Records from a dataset
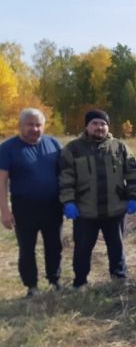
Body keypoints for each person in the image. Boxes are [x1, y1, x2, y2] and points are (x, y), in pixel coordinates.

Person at [59, 109, 136, 289]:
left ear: (108, 127)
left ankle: (119, 278)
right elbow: (65, 178)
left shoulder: (120, 147)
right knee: (82, 248)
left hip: (115, 209)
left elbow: (132, 173)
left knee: (116, 246)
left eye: (103, 124)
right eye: (95, 123)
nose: (99, 127)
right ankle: (80, 281)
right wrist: (69, 202)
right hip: (85, 210)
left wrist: (133, 197)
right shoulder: (73, 149)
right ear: (87, 126)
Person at [0, 108, 63, 297]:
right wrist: (5, 210)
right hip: (24, 206)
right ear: (21, 126)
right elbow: (1, 181)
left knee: (54, 245)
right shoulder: (8, 148)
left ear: (43, 126)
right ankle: (32, 286)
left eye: (38, 125)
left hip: (53, 205)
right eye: (30, 124)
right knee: (27, 247)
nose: (34, 129)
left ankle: (55, 280)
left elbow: (65, 174)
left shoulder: (54, 144)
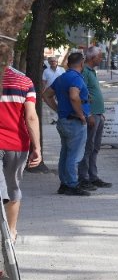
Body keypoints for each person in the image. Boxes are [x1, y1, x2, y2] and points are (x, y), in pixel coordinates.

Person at [1, 60, 42, 238]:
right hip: (15, 144)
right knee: (12, 188)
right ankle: (11, 232)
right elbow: (31, 117)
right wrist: (37, 147)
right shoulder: (24, 81)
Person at [43, 52, 91, 196]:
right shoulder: (75, 78)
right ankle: (71, 184)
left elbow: (46, 95)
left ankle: (64, 184)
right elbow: (74, 95)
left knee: (65, 153)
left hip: (63, 120)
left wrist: (58, 109)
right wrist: (81, 115)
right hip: (74, 121)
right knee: (74, 155)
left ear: (68, 63)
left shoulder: (61, 77)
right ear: (81, 63)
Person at [77, 47, 111, 189]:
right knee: (88, 147)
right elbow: (80, 93)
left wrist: (99, 112)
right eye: (100, 56)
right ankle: (84, 178)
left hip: (97, 114)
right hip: (91, 116)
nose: (101, 59)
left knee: (95, 147)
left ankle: (93, 176)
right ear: (92, 58)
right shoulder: (84, 71)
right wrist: (88, 114)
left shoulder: (91, 71)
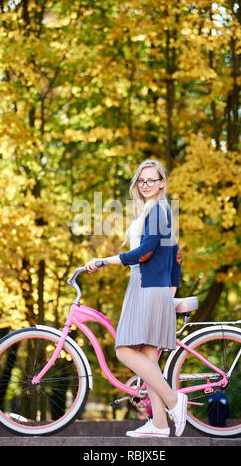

**What to do**: An exact copy is required of the lines from the one holding "left elbow: (46, 95)" to the end of the entries above, both included; no pictures belong in it.

**Task solution**:
left elbow: (46, 95)
left ankle: (64, 184)
right elbow: (74, 95)
left knee: (65, 153)
left hip: (63, 120)
left wrist: (58, 109)
right wrist: (81, 115)
right hip: (74, 121)
right knee: (74, 155)
left ear: (68, 63)
left shoulder: (61, 77)
right ear: (81, 63)
Person at [77, 47, 111, 189]:
right knee: (88, 147)
right elbow: (80, 93)
left wrist: (99, 112)
right eye: (100, 56)
right ankle: (84, 178)
left hip: (97, 114)
right hip: (91, 116)
nose: (101, 59)
left knee: (95, 147)
left ankle: (93, 176)
right ear: (92, 58)
right shoulder: (84, 71)
right wrist: (88, 114)
left shoulder: (91, 71)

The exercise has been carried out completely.